If kids in the marshmallow tests have concluded, based on their experience, that adults are not dependable, choice A makes sense; they should immediately eat the first marshmallow, since the second one may never materialize. Kids who endure temptation for a few minutes only to give in and eat their first marshmallow are seen as both irrational and being incapable of self-control.
But if those kids adjust their probability judgments that the second marshmallow will appear based on a prior distribution that is not a normal distribution (i.e., if as intuitive Bayesians they model wait times imposed by adults as a power-law distribution), then their eating the first marshmallow after some test-wait period makes perfect sense. They rightly conclude, on the basis of available evidence, that wait times longer than some threshold period may be very long indeed. These kids aren’t irrational, and self-control is not their main problem. Their problem is that they have been raised by irresponsible adults who have both displayed a tendency to default on payments and who are late to fulfill promises by time durations obeying power-law distributions.
Subsequent marshmallow tests have verified this. In 2013, psychologist Laura Michaelson, after more sophisticated versions of the marshmallow test, concluded “implications of this work include the need to revise prominent theories of delay of gratification.” Actually, tests going back over 50 years have shown similar results (A.R. Mahrer, The role of expectancy in delayed reinforcement, 1956).
In three recent posts (first, second, third) I suggested that behavioral economists and business people who follow them are far too prone to seeing innate bias everywhere, when they are actually seeing rational behavior through their own bias. This is certainly the case with the common misuse of the marshmallow tests.
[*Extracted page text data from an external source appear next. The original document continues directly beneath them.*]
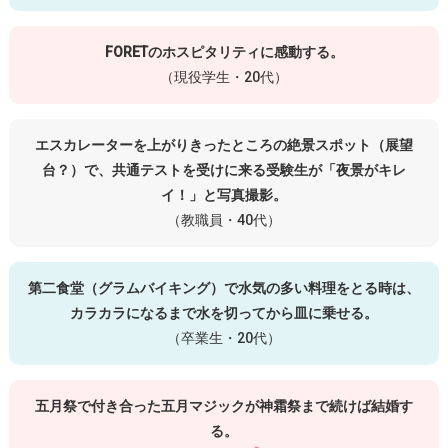
FORETのホスピタリティに感動する。
（現役学生・20代）
エスカレーターを上がりきったところの絶景スポット（展望
台？）で、共通テストを受けに来る受験生が「夜景がキレ
イ！」と写真撮影。
（教職員・40代）
第二食堂（グラムバイキング）で水気の多い料理をとる時は、
カラカラになるまで水を切ってから皿に乗せる。
（卒業生・20代）
五月祭で付き合った五月マジックが神霜祭まで続けば結婚す
る。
Interpreting these tests as rational behavior in light of subjects’ experience is a better explanatory theory, one more consistent with the evidence, and one that coheres with other explanatory observations, such as humans’ capacity for intuitive Bayesian belief updates.
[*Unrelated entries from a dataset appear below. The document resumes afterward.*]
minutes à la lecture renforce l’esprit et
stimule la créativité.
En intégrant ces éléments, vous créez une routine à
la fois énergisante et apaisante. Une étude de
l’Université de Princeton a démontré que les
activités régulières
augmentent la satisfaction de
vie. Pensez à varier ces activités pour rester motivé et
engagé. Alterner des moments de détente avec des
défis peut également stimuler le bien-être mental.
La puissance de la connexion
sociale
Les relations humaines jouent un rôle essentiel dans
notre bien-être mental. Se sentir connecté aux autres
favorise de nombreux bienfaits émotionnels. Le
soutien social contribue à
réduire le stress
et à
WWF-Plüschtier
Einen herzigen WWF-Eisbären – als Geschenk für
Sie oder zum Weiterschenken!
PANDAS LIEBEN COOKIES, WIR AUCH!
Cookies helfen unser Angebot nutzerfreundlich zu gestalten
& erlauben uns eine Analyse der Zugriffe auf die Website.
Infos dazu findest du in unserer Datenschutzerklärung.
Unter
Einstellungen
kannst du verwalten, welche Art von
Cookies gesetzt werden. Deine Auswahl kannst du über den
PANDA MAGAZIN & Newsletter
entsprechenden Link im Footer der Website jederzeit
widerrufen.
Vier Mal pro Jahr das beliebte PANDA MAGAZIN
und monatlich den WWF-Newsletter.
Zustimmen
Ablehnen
Charismatic pessimists about human rationality twist the situation so that their pessimism is framed as good news, in the sense that they have at least illuminated an inherent human bias. That pessimism, however cheerfully expressed, is both misguided and harmful. Their failure to mention the more nuanced interpretation of marshmallow tests is dishonest and self-serving. The problem we face is not innate, and it is mostly curable. Better parenting can fix it. The marshmallow tests measure parents more than they measure kids.
Walter Mischel died in 2018. I heard his 2016 talk at the Long Now Foundation in San Francisco. He acknowledged the relatively weak correlation between marshmallow test results and later success, and he mentioned that descriptions of his experiments in popular press were rife with errors. But his talk still focused almost solely on the self-control aspect of the experiments. He missed a great opportunity to help disseminate a better story about the role of trustworthiness and reliability of parents in delayed gratification of children.
A better description of the way we really work through intertemporal choices would require going deeper into risk neutrality and how, even for a single person, our departure from risk neutrality – specifically risk-appetite skewness – varies between situations and across time. I have enjoyed doing some professional work in that area. Getting it across in a blog post is probably beyond my current blog-writing skills.